Гости сидели потупясь, инвалиды шваркали самокрутками, обжигая пальцы. Я придвинулся к матери и ощутил, как дрожит ее рука у меня на темени. На лаптошной поляне звонко ойкнул под битой мой мячик, взвился в небо и шлепнулся далеко от нас…
– Разрешите обратиться, товарищ майор? – вдруг весело спросил дядя Леня. – Слово имею!
– Отставить! – рявкнул дядя. – А ты что сюда пришел? Звали?
– Перестань, Федор! – оборвала его мать. – Он гроб делал, хоронил. Без него бы…
– Обошлись и без него бы! Это ты все привечаешь, ты! Как же!

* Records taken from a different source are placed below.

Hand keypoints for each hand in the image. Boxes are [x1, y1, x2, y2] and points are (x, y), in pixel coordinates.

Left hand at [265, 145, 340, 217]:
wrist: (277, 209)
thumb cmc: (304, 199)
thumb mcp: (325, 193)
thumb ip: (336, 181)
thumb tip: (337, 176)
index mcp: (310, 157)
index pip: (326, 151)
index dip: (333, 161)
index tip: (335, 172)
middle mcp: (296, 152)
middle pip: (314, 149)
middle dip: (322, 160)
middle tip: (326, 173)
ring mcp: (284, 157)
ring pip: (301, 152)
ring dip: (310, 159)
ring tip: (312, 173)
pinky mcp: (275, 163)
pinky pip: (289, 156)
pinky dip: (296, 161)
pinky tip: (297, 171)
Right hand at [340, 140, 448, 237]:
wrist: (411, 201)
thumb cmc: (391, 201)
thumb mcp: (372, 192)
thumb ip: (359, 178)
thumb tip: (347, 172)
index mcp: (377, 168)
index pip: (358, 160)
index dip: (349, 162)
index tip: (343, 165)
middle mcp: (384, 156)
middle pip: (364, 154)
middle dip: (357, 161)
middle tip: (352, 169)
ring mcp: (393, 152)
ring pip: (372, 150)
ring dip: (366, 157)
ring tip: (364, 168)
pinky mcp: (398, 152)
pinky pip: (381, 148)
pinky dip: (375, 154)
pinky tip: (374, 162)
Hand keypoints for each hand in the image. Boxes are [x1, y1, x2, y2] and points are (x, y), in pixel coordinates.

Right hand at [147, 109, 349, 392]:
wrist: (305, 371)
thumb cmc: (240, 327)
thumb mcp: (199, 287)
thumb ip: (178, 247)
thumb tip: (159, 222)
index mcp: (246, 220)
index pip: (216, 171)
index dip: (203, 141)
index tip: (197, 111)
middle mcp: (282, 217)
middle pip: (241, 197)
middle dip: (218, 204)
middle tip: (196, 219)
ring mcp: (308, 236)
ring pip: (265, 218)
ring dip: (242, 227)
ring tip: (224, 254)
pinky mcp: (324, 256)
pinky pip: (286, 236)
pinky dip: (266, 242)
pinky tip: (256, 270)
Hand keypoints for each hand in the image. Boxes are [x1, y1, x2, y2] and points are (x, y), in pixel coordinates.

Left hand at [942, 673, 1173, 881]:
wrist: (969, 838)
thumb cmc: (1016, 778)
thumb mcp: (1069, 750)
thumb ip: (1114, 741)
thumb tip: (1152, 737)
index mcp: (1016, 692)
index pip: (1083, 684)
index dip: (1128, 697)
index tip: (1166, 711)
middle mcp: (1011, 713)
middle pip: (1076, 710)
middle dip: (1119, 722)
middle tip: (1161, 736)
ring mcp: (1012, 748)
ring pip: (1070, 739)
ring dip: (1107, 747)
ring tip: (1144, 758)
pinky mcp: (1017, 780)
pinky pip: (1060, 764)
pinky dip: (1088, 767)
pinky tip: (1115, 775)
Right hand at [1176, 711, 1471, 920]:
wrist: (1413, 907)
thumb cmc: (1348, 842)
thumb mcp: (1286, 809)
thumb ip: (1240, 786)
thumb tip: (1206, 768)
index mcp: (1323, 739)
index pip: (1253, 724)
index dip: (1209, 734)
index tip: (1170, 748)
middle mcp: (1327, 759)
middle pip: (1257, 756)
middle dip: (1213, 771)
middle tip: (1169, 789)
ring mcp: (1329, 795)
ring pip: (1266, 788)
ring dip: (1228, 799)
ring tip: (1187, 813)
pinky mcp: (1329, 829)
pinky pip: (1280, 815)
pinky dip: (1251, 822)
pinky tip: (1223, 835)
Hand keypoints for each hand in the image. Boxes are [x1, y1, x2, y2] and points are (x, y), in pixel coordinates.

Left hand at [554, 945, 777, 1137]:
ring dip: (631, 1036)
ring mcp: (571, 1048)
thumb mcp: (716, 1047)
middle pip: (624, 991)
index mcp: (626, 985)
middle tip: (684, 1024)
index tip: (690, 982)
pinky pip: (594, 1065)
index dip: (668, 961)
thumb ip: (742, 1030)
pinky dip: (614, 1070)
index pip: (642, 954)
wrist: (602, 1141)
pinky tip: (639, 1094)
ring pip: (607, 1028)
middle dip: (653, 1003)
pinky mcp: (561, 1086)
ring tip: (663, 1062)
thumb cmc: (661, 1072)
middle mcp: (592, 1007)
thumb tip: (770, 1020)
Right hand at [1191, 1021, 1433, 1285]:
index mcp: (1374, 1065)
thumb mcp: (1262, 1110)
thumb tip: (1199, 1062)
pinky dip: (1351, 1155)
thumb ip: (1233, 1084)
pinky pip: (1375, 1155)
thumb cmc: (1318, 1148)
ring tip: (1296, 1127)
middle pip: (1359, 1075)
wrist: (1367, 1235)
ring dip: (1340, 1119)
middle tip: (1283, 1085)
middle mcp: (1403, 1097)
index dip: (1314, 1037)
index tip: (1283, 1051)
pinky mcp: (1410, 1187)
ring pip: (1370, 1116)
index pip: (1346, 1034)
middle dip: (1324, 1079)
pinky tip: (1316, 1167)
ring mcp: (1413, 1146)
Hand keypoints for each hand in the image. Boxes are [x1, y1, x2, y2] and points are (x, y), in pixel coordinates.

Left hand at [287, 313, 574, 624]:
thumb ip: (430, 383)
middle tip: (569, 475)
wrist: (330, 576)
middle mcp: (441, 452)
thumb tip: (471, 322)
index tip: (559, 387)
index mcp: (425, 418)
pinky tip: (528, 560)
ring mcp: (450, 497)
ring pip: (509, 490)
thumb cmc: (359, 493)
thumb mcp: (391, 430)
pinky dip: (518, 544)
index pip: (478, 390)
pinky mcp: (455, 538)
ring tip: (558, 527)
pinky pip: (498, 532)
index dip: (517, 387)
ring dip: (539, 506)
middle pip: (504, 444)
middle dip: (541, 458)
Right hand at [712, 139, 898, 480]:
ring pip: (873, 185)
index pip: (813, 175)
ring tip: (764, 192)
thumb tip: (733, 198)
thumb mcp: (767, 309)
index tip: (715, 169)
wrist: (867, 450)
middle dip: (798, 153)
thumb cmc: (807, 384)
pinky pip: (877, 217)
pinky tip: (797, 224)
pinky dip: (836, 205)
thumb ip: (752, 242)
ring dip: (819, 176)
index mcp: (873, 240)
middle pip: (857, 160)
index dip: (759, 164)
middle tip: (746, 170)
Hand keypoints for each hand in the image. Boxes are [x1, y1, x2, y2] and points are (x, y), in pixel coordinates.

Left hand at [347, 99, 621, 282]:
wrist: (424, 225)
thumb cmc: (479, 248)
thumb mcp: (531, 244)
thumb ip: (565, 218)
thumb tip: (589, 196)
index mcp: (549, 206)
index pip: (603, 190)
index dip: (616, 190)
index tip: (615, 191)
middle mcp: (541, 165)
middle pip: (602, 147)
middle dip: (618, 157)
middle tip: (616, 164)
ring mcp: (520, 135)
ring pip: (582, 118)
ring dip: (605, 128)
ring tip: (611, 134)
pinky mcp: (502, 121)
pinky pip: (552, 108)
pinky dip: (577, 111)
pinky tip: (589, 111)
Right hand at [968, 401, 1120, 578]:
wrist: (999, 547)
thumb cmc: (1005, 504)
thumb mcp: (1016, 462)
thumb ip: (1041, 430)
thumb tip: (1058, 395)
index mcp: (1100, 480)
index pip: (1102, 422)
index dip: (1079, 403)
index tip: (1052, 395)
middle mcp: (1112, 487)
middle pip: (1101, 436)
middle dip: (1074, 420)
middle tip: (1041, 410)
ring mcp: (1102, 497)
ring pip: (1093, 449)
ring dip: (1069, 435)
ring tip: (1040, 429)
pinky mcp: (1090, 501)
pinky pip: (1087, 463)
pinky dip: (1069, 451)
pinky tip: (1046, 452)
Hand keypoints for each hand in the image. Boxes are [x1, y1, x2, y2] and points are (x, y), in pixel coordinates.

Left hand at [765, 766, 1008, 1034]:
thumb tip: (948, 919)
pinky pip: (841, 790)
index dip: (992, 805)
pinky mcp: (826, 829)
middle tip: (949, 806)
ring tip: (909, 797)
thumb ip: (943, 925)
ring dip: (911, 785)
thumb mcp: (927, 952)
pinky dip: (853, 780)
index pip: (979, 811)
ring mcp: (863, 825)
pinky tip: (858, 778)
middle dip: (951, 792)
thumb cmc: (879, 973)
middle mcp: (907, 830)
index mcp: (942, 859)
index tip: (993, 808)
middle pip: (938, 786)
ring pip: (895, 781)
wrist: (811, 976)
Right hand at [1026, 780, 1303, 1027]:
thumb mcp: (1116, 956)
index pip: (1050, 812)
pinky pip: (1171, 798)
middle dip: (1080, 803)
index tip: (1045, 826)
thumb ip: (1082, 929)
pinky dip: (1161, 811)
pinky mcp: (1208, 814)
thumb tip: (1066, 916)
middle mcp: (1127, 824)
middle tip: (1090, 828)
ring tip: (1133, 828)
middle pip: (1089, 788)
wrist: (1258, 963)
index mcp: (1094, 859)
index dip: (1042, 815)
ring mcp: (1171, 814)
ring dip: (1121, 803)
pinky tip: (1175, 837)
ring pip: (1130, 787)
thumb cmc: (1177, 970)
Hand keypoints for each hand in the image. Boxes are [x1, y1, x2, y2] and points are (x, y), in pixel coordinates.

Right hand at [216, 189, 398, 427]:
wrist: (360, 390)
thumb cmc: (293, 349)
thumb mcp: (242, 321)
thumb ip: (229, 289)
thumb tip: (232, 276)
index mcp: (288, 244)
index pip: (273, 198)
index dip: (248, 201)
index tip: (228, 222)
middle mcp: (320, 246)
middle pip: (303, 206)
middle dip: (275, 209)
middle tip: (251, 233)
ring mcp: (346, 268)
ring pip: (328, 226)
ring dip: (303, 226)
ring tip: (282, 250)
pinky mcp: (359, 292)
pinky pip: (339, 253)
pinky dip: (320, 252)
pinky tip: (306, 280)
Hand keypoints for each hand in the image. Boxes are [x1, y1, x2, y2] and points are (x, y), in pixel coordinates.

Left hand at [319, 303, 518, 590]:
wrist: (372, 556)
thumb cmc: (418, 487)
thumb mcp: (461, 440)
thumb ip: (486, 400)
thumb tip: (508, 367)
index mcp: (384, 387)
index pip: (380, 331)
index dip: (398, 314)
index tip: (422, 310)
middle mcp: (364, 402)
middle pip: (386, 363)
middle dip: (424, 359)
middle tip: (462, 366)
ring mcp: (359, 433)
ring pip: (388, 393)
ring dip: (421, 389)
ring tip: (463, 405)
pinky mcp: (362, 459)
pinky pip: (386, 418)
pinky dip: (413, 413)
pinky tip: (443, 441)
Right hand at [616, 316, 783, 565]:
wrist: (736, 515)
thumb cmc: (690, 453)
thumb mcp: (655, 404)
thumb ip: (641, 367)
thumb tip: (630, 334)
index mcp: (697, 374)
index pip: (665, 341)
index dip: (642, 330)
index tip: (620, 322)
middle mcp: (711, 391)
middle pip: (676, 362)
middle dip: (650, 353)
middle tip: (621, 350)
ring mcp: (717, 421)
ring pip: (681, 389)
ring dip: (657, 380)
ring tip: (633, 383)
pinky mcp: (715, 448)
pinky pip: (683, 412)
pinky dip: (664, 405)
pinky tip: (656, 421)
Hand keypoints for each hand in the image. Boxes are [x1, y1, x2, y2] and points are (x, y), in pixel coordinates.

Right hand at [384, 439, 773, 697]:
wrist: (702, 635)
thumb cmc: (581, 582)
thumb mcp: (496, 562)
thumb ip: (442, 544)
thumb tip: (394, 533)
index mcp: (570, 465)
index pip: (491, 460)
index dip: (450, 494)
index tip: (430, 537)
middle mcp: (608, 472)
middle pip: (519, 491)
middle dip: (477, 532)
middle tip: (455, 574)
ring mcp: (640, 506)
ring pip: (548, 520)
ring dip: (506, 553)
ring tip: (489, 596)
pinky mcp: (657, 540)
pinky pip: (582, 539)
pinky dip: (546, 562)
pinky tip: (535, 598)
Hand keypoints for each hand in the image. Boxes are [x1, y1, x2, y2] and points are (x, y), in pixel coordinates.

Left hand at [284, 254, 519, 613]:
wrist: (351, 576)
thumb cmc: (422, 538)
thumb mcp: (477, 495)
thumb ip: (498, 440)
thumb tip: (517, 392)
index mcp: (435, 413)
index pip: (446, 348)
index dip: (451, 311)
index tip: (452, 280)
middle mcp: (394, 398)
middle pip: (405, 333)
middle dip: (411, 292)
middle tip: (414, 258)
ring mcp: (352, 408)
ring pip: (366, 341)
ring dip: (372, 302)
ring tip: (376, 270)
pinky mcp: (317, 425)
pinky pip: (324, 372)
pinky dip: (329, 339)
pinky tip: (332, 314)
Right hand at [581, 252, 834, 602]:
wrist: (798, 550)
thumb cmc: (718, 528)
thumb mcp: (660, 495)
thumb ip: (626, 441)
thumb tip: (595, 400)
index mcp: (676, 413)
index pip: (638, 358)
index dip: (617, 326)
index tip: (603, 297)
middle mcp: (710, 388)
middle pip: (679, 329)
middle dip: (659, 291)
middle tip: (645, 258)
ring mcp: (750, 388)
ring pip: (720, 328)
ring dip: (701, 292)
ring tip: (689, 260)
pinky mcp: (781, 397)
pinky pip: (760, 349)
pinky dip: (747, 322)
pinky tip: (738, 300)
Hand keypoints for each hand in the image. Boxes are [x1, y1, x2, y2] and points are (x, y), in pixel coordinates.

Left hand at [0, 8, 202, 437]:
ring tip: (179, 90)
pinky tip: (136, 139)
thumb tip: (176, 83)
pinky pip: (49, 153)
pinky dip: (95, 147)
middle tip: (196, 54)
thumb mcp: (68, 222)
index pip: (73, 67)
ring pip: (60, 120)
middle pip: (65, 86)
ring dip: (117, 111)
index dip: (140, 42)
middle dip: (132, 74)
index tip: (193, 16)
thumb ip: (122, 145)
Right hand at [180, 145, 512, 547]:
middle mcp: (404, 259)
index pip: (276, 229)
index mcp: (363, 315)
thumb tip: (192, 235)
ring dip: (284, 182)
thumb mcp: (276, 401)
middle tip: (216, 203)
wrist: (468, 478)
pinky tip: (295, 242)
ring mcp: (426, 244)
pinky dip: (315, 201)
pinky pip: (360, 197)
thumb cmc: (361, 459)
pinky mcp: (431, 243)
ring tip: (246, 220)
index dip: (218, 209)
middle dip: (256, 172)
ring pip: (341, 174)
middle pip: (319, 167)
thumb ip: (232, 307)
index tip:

За столом совсем стало тихо, и барашек закричал пронзительно и жалостно, словно от стада отбился. Бабы вдруг спохватились, начали выходить из-за стола, заговорили разом про избы, про ребятишек и хозяйство, кланялись и тянули за собой своих мужиков. И жена дяди Лени, тетка Маруся, тоже потянула своего. Однако дядя Леня тихонько выматерился и, выдернув руку, подпер ею подбородок. Мать стала уговаривать, мол, посидите еще, помяните, а коров рано доить, успеете, но все это уже было лишним: друзья и соседи стоя пили посошок, желали отцу моему земли пухом и уходили. Скоро за столом остались мы с матерью, дядя Федор и дядя Леня с женой. Я чувствовал, что произошло что-то неловкое, нехорошее и оно еще не кончилось, поскольку дядя Федор сидел багровый, а мать расстроенная.
– Спасибо, братец, – сказала она. – Устроил поминки, разогнал людей…
– А ты, Дашка, молчи! – обрезал он. – Каково мне людям в глаза смотреть, подумала?.. Это ты зенки свои бесстыжие выкатила! Плюй в глаза, так все Божья роса… А мне, герою войны?!